- [WHAT THE TASK ASKS]: The required copy runs from the first line of the material through the line containing "py -3.12 --version", exactly as written and without pictures.
--- --- ---
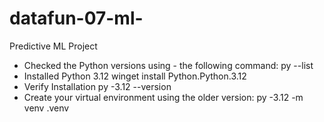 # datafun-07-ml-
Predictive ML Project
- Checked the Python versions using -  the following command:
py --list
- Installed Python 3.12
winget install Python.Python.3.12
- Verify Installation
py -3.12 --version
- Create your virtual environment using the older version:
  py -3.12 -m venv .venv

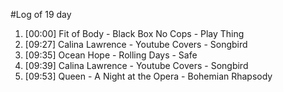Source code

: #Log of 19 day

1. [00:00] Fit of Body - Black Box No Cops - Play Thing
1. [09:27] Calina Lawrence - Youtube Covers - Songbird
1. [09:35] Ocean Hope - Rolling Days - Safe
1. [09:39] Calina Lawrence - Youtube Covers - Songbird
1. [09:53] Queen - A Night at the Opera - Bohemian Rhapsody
--- --- ---
- [SOLUTION TO THIS TASK]:
 # datafun-07-ml-
Predictive ML Project
- Checked the Python versions using -  the following command:
py --list
- Installed Python 3.12
winget install Python.Python.3.12
- Verify Installation
py -3.12 --version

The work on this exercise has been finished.